Mañana con EL PAÍS, por 7,95 euros, un DVD y un libro sobre Kubrick

Javier Ocaña

Pocas veces un cúmulo de conceptos tan alejados entre sí formó un todo con semejante poder de fascinación. La ultraviolencia. El arte pop. Las drogas de diseño. La música de Beethoven. La leche. Las terapias del comportamiento basadas en la aversión. Las ropas de la época eduardiana. El erotismo fetichista. En fin, La naranja mecánica. Con la ayuda de un material previo de Anthony Burgess, publicado como novela en 1962, Stanley Kubrick volvió a conseguir algo insólito: que su película, estrenada en 1971, no se pareciese a nada filmado anteriormente. Y lo que vino después: que a pesar de múltiples ensayos, nadie haya rodado película alguna que se parezca a La naranja mecánica. Un prodigio fílmico, perturbador y luminoso, donde fondo y forma se ayudaban mutuamente para acabar constituyendo un producto de aspecto exterior discordante y funcionamiento interno abrasador.
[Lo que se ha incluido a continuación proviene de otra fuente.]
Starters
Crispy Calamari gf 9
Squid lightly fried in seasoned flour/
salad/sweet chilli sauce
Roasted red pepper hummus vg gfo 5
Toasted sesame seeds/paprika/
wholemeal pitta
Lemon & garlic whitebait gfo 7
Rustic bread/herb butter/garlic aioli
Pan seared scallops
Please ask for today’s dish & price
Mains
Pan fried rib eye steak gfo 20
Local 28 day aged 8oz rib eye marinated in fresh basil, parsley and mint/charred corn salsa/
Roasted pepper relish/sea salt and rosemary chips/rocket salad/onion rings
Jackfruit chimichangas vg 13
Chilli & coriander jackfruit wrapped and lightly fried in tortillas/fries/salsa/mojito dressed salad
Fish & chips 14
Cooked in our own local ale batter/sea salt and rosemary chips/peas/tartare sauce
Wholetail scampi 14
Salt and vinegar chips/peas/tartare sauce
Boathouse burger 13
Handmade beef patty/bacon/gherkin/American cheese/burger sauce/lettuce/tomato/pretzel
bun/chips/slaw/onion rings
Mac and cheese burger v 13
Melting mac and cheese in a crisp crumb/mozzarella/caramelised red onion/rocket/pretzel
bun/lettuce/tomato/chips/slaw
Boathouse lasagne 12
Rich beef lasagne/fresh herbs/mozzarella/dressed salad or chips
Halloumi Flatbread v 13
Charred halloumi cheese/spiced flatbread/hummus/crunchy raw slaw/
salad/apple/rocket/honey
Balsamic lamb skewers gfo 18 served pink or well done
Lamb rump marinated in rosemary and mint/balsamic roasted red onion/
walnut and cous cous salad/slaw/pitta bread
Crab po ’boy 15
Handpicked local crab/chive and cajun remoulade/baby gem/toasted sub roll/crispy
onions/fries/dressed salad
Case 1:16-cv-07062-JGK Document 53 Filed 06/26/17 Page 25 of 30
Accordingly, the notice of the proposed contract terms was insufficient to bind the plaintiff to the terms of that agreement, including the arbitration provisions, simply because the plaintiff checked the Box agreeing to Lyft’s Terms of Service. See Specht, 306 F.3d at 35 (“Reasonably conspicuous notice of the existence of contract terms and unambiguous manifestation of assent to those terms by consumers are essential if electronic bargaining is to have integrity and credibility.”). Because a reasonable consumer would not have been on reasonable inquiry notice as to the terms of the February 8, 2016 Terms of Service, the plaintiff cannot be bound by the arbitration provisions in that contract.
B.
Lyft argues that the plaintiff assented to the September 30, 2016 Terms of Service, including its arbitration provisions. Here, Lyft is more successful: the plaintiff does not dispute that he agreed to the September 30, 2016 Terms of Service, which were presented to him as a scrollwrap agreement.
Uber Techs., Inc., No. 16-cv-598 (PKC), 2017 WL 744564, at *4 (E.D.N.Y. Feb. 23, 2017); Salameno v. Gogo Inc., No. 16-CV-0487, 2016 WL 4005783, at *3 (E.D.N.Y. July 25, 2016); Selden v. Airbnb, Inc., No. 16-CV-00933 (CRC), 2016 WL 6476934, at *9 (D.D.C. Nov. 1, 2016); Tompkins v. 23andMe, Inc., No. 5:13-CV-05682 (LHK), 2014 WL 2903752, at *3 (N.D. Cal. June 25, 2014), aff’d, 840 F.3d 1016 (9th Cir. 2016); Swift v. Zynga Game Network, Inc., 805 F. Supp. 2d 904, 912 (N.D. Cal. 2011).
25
La arquitectura, la escultura, la pintura, la música, el diseño gráfico y, por supuesto, el cine se han visto influidos por la polémica película de Kubrick, la novena de una filmografía cambiante, donde cada abordaje a un nuevo género se convertía en una reinvención de las reglas que hasta entonces lo habían dirigido. En este caso, Londres era el escenario de una hiperviolenta fábula moral protagonizada por una serie de personajes que no eran sino asombrosas y deformes caricaturas. Ambientada en un futuro cercano, la historia podría enmarcarse en el género de la ciencia-ficción distópica (la distopía es una utopía negativa, en la que la realidad transcurre en unos términos radicalmente alejados de una sociedad ideal), del que también forman parte obras tan importantes como Metrópolis, Blade Runner o 1984. Aunque, más allá de su inquietante narración, son los deslumbrantes elementos que la acompañan los que hacen de La naranja mecánica una obra irrepetible. Kubrick, profesional obsesivo, capaz de controlar hasta el último detalle, supo sacar provecho de las particularidades contenidas en la novela de Burgess para acercarlas a su propio terreno. La primera, la utilización de músicas de contraste, algo que ya había demostrado en su producción anterior, 2001: una odisea del espacio (1968), al hacer bailar a una nave espacial al ritmo de un vals de Strauss. En la novela, Ludwig van Beethoven ya tenía una importancia primordial en la trama, pero sólo a Kubrick se le podía ocurrir encargar al compositor de pop Walter Carlos nuevas versiones de distintos pasajes de la Novena Sinfonía tocadas con un sintetizador electrónico. Y aún más, que éstas encajaran. O utilizar una pieza barroca como El funeral de la reina Mary, de Henry Purcell, para ilustrar el ambiente del Milkbar, donde la pandilla de jóvenes criminales se reúne para drogarse antes de sus fechorías. O mostrar una insoportable paliza al ritmo de la angelical Cantando bajo la lluvia.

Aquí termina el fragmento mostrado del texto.